(Rendered chart images)
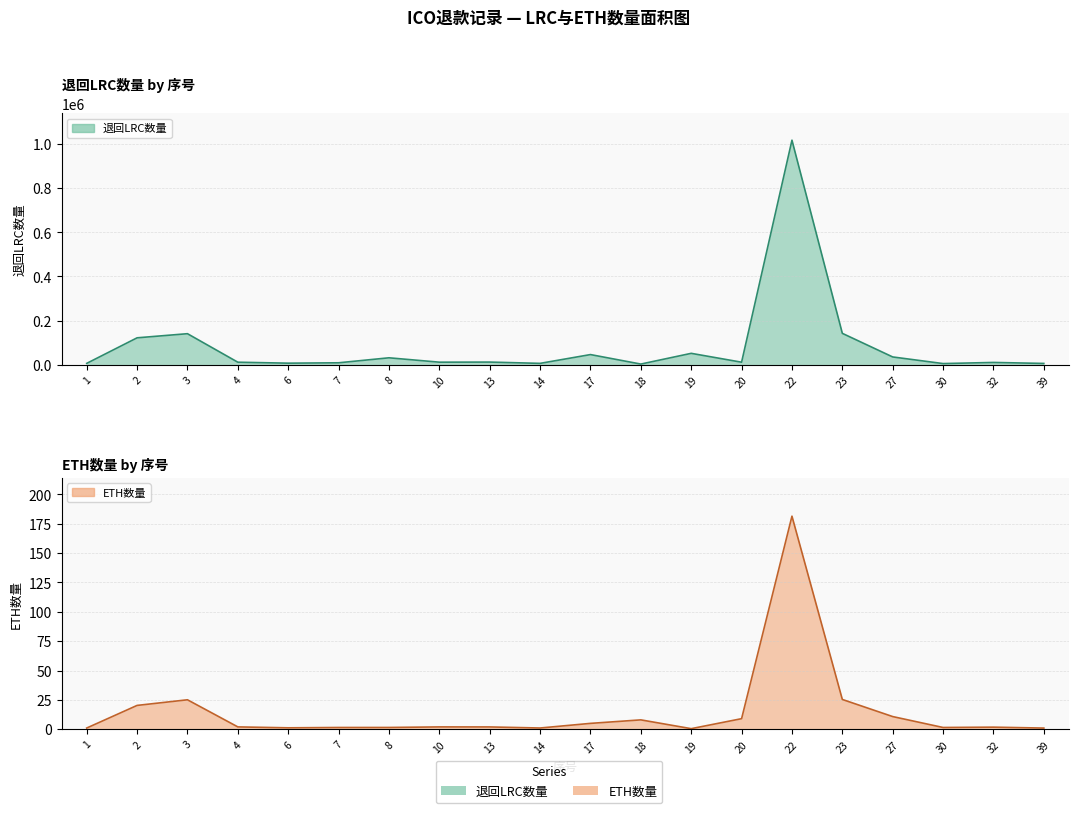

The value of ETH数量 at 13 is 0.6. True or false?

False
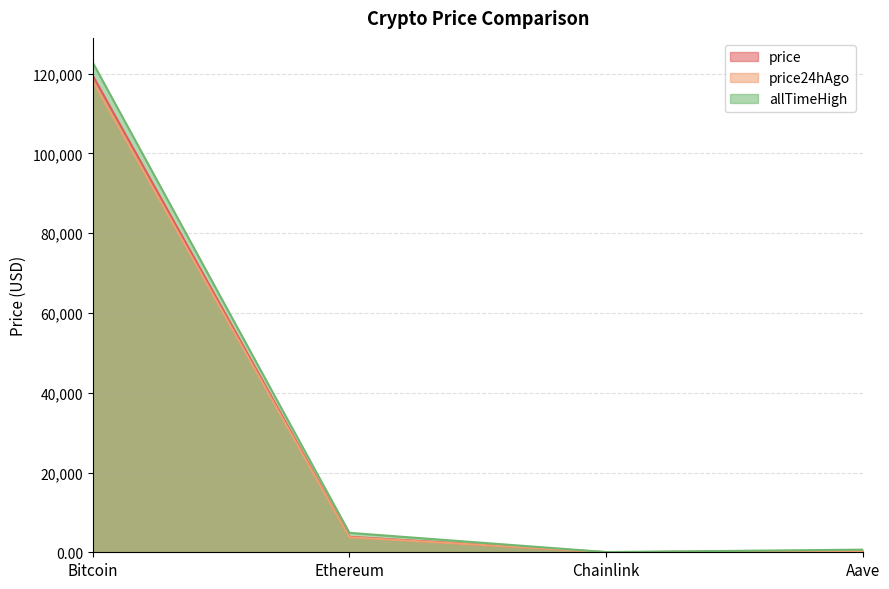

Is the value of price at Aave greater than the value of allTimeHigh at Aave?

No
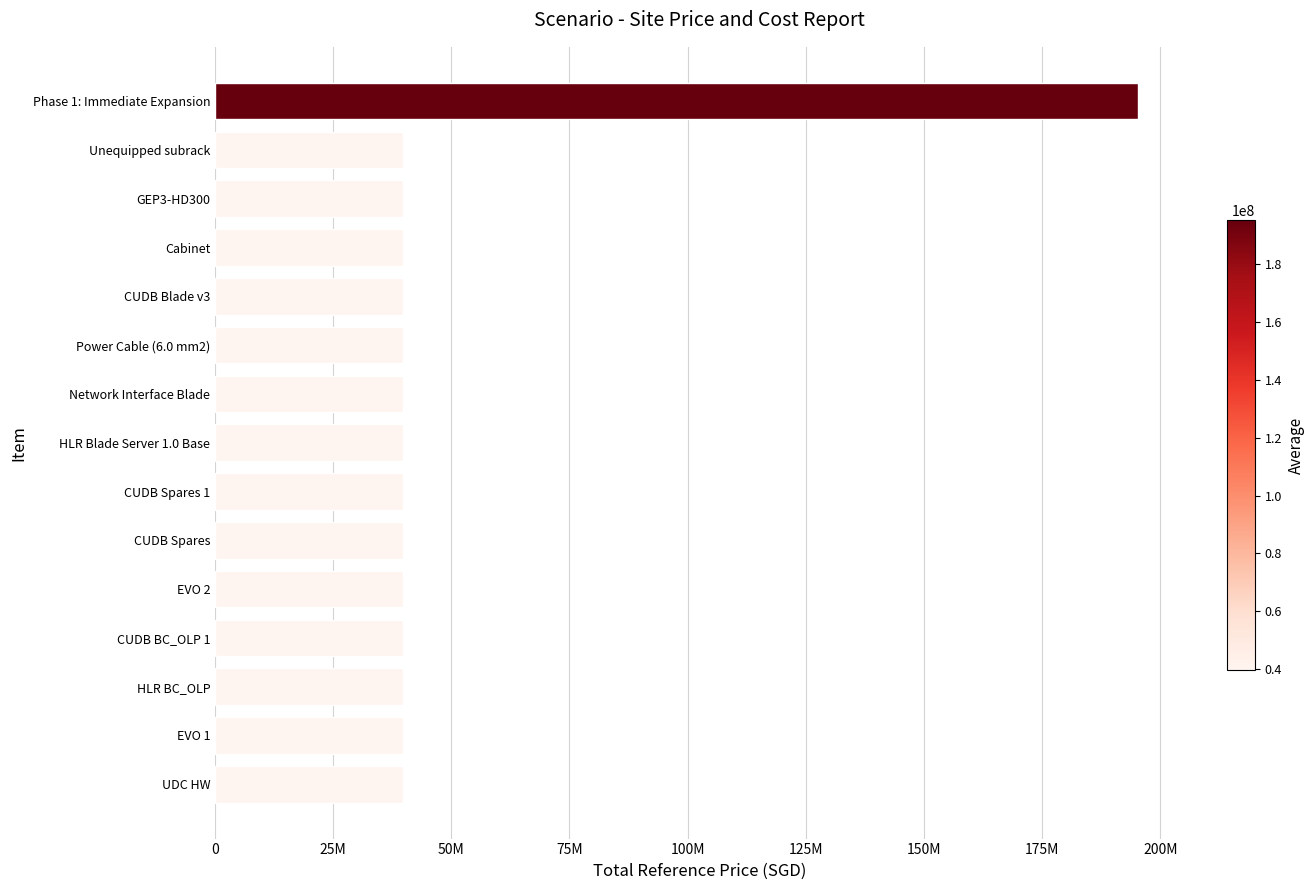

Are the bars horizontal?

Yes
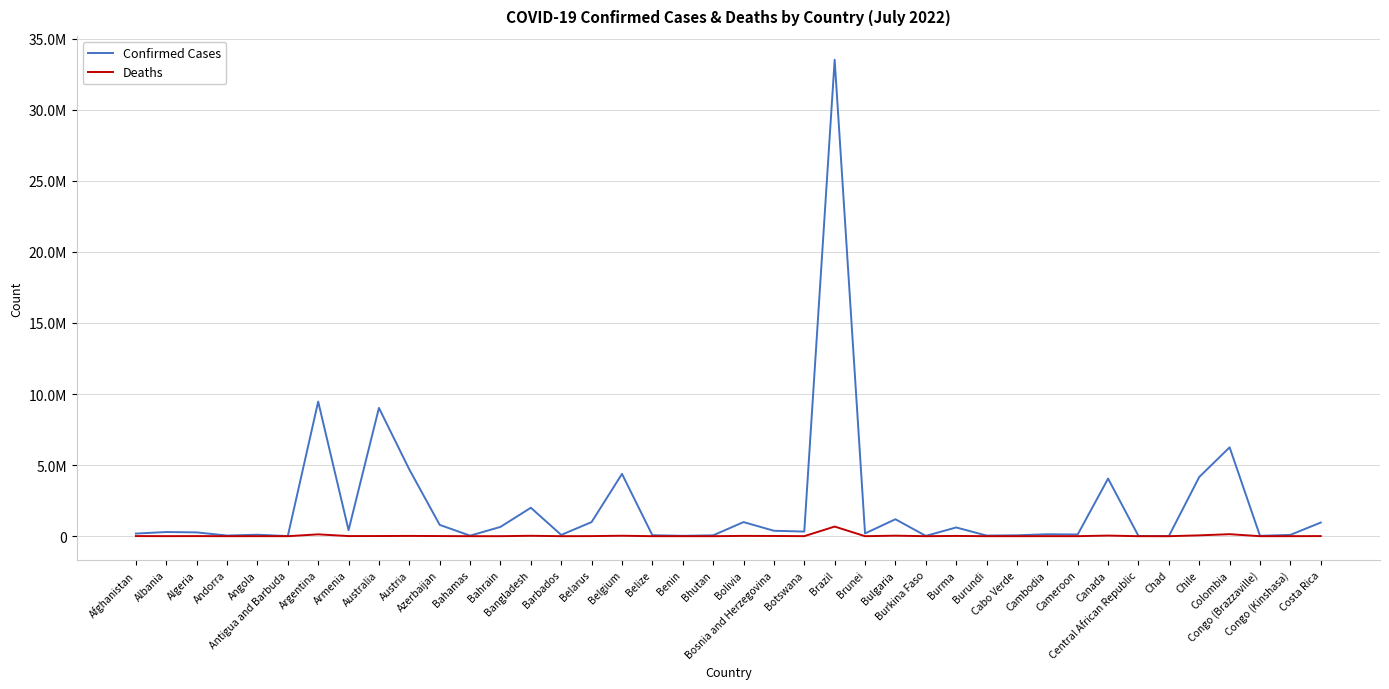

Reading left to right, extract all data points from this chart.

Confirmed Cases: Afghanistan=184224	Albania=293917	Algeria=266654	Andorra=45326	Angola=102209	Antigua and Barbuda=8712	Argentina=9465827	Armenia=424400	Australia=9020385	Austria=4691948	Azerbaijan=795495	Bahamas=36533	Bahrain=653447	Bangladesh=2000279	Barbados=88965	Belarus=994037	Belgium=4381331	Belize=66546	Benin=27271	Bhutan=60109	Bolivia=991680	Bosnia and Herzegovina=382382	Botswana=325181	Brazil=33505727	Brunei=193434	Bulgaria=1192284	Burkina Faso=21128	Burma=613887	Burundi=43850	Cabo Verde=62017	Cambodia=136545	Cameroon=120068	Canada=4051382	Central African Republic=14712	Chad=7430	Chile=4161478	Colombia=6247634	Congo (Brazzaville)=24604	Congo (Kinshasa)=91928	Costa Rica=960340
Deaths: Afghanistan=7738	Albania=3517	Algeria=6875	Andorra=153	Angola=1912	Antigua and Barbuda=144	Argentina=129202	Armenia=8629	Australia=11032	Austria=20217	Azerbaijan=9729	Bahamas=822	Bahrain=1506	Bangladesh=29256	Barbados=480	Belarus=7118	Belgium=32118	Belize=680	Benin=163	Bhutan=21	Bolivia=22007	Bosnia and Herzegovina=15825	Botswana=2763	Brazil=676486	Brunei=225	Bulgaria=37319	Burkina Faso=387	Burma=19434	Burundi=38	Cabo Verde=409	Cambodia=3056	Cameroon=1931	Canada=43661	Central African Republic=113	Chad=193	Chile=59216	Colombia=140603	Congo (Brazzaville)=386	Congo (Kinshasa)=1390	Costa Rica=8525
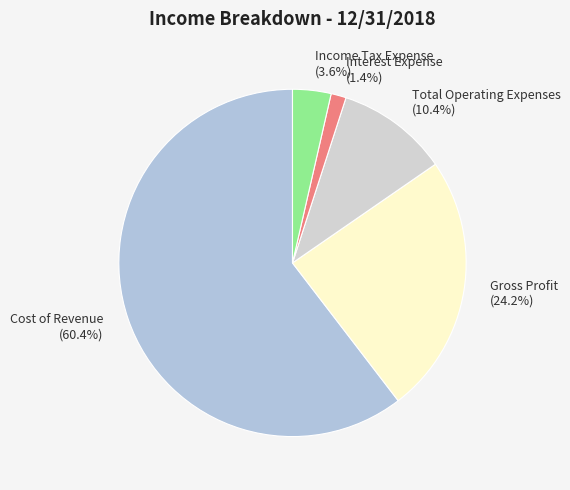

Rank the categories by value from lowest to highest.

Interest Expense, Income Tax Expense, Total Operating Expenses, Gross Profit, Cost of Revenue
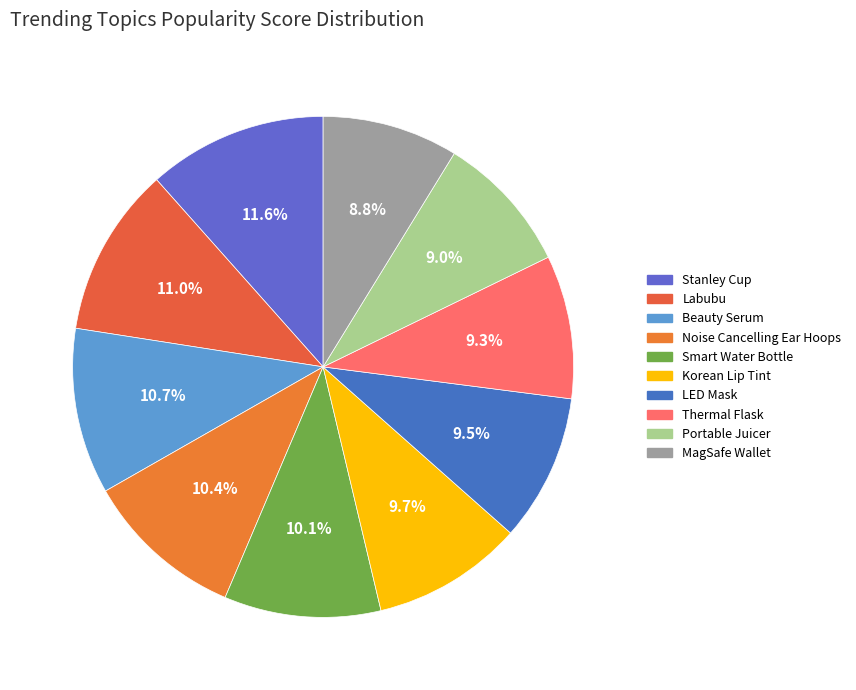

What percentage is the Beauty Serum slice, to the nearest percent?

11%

Work to complete — Reproduce every entry above word for word, omitting the pictures.

Written answer —
The value of ETH数量 at 13 is 0.6. True or false?

False

Is the value of price at Aave greater than the value of allTimeHigh at Aave?

No

Are the bars horizontal?

Yes

Reading left to right, extract all data points from this chart.

Confirmed Cases: Afghanistan=184224	Albania=293917	Algeria=266654	Andorra=45326	Angola=102209	Antigua and Barbuda=8712	Argentina=9465827	Armenia=424400	Australia=9020385	Austria=4691948	Azerbaijan=795495	Bahamas=36533	Bahrain=653447	Bangladesh=2000279	Barbados=88965	Belarus=994037	Belgium=4381331	Belize=66546	Benin=27271	Bhutan=60109	Bolivia=991680	Bosnia and Herzegovina=382382	Botswana=325181	Brazil=33505727	Brunei=193434	Bulgaria=1192284	Burkina Faso=21128	Burma=613887	Burundi=43850	Cabo Verde=62017	Cambodia=136545	Cameroon=120068	Canada=4051382	Central African Republic=14712	Chad=7430	Chile=4161478	Colombia=6247634	Congo (Brazzaville)=24604	Congo (Kinshasa)=91928	Costa Rica=960340
Deaths: Afghanistan=7738	Albania=3517	Algeria=6875	Andorra=153	Angola=1912	Antigua and Barbuda=144	Argentina=129202	Armenia=8629	Australia=11032	Austria=20217	Azerbaijan=9729	Bahamas=822	Bahrain=1506	Bangladesh=29256	Barbados=480	Belarus=7118	Belgium=32118	Belize=680	Benin=163	Bhutan=21	Bolivia=22007	Bosnia and Herzegovina=15825	Botswana=2763	Brazil=676486	Brunei=225	Bulgaria=37319	Burkina Faso=387	Burma=19434	Burundi=38	Cabo Verde=409	Cambodia=3056	Cameroon=1931	Canada=43661	Central African Republic=113	Chad=193	Chile=59216	Colombia=140603	Congo (Brazzaville)=386	Congo (Kinshasa)=1390	Costa Rica=8525

Rank the categories by value from lowest to highest.

Interest Expense, Income Tax Expense, Total Operating Expenses, Gross Profit, Cost of Revenue

What percentage is the Beauty Serum slice, to the nearest percent?

11%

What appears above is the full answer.